PARIS—May Day, the traditional May 1 Labor Day holiday, has been particularly charged in France this year. It marks the 50th anniversary of the May 1968 student and worker uprisings that convulsed France, transforming the country and the world. It was a dramatic, romantic moment, one that shaped a generation.
Not the generation of President Emmanuel Macron. The first French head of state to come of age in the ’90s, not the ’60s, didn’t spend the holiday making speeches on the Left Bank, the epicenter of the French student protests. Instead, he hopped a flight halfway around the globe—to Australia—leaving behind a country simmering with labor unrest.
Simmering, but not quite boiling. Yes, groups of troublemaking leftist agitators threw Molotov cocktails in some demonstrations here in Paris on Tuesday, providing telegenic images that distort the bigger picture. Yes, the railway workers have called rolling strikes—two strike days every three days through June—maddening travelers.
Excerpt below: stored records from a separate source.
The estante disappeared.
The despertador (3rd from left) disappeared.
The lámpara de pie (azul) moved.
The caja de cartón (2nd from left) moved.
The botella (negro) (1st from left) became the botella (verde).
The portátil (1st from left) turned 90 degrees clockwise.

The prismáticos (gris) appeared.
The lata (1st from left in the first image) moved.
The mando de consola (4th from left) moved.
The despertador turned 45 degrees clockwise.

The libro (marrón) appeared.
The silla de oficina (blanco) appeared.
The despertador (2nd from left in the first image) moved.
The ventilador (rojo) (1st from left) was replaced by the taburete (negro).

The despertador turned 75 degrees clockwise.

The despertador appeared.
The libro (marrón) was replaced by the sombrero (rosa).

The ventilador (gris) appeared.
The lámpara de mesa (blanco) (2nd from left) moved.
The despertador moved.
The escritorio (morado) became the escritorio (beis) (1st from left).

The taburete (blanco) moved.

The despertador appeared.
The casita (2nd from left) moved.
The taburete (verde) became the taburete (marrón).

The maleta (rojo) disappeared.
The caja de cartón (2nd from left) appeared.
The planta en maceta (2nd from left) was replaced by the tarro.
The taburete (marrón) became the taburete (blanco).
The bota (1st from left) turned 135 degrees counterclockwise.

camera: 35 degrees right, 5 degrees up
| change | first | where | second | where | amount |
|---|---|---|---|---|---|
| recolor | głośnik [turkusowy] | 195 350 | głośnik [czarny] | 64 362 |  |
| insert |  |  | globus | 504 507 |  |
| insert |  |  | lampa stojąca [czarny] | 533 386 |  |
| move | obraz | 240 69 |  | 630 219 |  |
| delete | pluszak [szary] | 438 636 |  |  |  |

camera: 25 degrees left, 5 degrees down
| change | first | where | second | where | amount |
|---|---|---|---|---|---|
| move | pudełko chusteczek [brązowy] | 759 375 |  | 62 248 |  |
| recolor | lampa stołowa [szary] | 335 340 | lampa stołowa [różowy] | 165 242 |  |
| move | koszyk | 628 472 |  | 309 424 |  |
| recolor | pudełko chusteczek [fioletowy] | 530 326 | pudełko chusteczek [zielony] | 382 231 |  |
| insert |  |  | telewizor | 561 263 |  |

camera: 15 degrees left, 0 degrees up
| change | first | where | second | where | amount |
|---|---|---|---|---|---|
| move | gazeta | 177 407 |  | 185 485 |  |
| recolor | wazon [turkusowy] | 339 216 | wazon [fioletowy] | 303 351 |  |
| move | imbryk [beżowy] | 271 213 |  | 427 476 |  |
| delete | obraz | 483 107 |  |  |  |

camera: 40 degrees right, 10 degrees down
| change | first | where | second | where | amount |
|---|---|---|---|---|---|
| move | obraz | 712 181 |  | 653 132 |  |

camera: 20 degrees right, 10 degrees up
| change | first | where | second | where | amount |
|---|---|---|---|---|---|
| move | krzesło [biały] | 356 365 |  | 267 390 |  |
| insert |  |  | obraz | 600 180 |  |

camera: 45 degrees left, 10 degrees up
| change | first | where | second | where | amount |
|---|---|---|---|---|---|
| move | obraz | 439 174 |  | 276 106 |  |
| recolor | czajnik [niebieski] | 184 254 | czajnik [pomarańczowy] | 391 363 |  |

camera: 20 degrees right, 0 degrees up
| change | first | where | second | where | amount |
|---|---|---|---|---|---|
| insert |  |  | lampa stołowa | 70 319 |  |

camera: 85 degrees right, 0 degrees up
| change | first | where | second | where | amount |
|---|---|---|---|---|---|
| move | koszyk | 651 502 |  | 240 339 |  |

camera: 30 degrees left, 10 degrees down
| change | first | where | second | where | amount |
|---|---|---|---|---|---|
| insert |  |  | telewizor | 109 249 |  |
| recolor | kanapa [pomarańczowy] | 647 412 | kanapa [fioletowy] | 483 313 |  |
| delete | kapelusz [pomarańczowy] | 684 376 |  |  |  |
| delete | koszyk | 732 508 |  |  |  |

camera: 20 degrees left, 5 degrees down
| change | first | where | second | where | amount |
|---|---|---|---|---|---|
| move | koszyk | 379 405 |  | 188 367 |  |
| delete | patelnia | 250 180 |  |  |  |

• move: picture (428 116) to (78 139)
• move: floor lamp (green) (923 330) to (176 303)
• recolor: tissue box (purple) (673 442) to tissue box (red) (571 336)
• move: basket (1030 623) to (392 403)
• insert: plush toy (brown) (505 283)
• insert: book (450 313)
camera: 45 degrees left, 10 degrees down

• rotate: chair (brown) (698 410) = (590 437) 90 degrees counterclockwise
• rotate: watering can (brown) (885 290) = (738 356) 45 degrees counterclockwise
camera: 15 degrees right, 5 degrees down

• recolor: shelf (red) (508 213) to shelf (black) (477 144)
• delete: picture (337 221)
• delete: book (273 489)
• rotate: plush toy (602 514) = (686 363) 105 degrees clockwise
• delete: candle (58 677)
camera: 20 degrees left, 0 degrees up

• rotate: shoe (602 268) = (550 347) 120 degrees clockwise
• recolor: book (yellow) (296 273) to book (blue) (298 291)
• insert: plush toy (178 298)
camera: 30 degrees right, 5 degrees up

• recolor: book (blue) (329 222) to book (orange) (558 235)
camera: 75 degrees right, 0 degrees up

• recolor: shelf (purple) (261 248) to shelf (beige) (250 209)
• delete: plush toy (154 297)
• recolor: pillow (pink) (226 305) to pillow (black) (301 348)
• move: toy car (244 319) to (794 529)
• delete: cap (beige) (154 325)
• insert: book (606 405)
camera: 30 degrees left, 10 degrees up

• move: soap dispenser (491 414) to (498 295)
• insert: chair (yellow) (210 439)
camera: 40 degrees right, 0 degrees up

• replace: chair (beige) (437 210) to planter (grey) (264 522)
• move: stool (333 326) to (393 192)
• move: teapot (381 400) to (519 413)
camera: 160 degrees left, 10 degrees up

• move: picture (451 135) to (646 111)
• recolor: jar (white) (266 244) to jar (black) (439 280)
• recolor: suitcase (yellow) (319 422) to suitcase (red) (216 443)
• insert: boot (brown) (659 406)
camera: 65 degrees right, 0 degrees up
The strikes are to protest Macron’s desire to end early retirement for some railway workers and lifetime employment for new railway hires—changes Macron’s opponents believe will open the door to privatizing the national railway. Air France pilots have called intermittent strikes, demanding a 6 percent pay raise. Students have been occupying universities, protesting changes to make France’s chaotic university-admissions system more selective—and been evicted by riot police. Workers in many other sectors are upset. But the labor movement isn’t as strong as it was in the past. The seven major labor unions didn’t manage to assemble a united front in Tuesday’s annual May Day demonstrations. Fewer workers have been on strike. A recent poll found only four in 10 people in France were in solidarity with the railway strike.